While we were at the cabin yesterday, I considered trying to cook potatoes in a can with charcoal, as per Tony’s method, but then determined that it wouldn’t work very well.  First, unless the can had holes punched into the sides to allow for air to circulate, the charcoal would never get very hot.  Even if the charcoal did get hot, the handful of briquettes would generate such little heat that the whole potatoes would require hours to cook through.  All the while, as the charcoal burned out, the ashes would have to be removed from the can, and new briquettes would have to be lit separately and added to the can.

[paraphrased in part]

Tony had an elegant idea.  “Have you ever roasted potatoes in a tin can?” he asked Lucinda as she skated around a peaceful corner on Eighth Avenue early in the morning.

Lucinda’s imagination needed no prodding.  “You mean a picnic.  Elegant!  On the shore in Maine we have the best picnics.  We scoop out the sand, fill the hole with driftwood, and when it burns down to charcoal we pile lobsters, chicken, potatoes, corn – anything almost.*  Then we cover it with seaweed and stones and when it’s done – golly!”

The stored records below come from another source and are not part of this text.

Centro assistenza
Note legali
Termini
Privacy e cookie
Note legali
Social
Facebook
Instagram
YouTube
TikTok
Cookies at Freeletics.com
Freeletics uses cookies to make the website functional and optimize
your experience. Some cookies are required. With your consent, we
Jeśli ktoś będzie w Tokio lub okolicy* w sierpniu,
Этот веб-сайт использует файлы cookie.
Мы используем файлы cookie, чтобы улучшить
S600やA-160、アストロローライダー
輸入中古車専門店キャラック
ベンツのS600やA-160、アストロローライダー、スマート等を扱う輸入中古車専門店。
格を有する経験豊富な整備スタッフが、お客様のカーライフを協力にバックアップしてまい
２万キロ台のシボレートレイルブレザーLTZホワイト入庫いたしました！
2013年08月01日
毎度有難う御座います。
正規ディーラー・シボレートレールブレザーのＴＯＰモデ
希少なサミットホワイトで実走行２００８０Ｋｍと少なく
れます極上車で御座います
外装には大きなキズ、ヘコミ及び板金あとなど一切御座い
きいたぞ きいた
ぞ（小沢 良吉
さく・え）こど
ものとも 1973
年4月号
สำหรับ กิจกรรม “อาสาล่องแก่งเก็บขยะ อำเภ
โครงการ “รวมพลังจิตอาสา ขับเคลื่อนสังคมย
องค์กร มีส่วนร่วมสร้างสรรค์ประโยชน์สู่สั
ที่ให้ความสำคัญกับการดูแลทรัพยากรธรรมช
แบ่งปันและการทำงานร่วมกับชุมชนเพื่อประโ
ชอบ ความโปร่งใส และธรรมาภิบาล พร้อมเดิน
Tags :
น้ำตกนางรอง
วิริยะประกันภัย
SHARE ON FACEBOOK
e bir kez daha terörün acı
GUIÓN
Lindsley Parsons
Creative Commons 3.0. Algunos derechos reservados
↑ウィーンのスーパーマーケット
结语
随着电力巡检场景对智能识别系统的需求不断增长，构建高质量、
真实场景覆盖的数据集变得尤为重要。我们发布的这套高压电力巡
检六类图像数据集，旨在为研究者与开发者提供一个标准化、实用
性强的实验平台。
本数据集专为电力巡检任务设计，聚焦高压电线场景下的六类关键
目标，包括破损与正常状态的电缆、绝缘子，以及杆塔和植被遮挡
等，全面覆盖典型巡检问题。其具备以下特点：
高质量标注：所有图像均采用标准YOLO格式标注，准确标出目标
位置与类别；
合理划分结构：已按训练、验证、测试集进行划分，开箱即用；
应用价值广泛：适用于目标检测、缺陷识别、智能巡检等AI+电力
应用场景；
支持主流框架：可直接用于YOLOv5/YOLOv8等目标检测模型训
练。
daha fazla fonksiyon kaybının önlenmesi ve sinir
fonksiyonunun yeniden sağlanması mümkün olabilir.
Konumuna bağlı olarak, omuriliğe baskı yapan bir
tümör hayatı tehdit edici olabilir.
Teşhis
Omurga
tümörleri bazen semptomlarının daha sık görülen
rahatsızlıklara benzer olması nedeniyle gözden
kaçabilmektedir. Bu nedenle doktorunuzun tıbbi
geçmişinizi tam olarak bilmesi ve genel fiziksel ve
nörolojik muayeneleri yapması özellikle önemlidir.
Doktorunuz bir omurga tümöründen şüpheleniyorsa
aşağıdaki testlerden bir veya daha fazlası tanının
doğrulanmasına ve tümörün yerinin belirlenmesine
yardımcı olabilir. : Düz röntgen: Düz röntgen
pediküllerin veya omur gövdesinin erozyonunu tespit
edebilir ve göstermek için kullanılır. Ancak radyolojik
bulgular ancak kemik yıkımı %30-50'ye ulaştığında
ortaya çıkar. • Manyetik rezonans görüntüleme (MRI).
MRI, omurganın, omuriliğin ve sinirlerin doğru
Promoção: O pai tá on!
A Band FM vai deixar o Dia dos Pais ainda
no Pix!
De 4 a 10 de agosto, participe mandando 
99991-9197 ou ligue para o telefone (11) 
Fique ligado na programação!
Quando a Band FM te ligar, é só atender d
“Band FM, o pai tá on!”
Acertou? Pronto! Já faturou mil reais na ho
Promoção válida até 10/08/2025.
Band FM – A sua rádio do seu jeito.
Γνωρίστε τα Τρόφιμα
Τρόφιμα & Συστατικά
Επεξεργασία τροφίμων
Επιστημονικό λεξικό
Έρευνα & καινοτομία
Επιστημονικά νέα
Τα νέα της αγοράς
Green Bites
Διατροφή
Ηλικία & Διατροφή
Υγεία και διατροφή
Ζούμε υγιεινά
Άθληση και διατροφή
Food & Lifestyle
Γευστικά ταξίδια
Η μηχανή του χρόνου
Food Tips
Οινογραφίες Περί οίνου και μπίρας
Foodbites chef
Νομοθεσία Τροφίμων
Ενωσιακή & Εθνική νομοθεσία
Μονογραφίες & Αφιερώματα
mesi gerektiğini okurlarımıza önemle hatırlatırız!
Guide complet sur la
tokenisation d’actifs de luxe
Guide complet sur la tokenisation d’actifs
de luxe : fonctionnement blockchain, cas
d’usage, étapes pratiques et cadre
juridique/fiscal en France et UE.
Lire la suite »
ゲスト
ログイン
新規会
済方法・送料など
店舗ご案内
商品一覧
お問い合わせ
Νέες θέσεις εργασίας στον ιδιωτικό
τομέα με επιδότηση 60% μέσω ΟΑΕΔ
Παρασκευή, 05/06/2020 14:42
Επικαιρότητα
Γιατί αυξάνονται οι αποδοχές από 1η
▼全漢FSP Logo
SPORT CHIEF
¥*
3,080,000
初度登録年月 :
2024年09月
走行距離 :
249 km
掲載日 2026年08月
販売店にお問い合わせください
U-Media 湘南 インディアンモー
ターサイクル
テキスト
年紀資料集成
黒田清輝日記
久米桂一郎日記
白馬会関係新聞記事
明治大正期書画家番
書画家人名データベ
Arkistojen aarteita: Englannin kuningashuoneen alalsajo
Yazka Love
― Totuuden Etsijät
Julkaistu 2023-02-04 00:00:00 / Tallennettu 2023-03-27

“The potatoes – they are golly, too!”  

Tony set to work.  There were holes in the covers of the cans; about each a wire had been twisted tight with a couple of feet free and a loop in each end.  He filled the cans quarter full of charcoal, lighted it, screwed on the tops and gave one to Lucinda.  “Swing it hard, till you get it to burn.”

* Essentially, an earth oven, like an umu (see 11.293 Umu Puaa).

W recently purchased a new air fryer, primarily for roasting sweet potatoes.  In contrast to the crappy one that we had in Manila (see for example 8.030 Air-Fried Wings), this one actually circulates air and oil inside the vessel while cooking.  Set at 200 degrees (max setting), the machine cooked the potatoes in 60 minutes (max setting).  The hardest part was washing the potatoes to remove all traces of dirt from the skins, prior to putting them into the air fryer.

Although the potatoes would’ve been fine as is, I made them into American-style baked potatoes.  Fully loaded, with salt and pepper, butter, Greek yogurt (in lieu of sour cream), cheddar cheese, bacon bits, chives – explosive flavors in every bite of fluffy spud.  The skins, having been brushed with olive oil and salt prior to cooking, turned out beautifully crispy and savory.  Golly!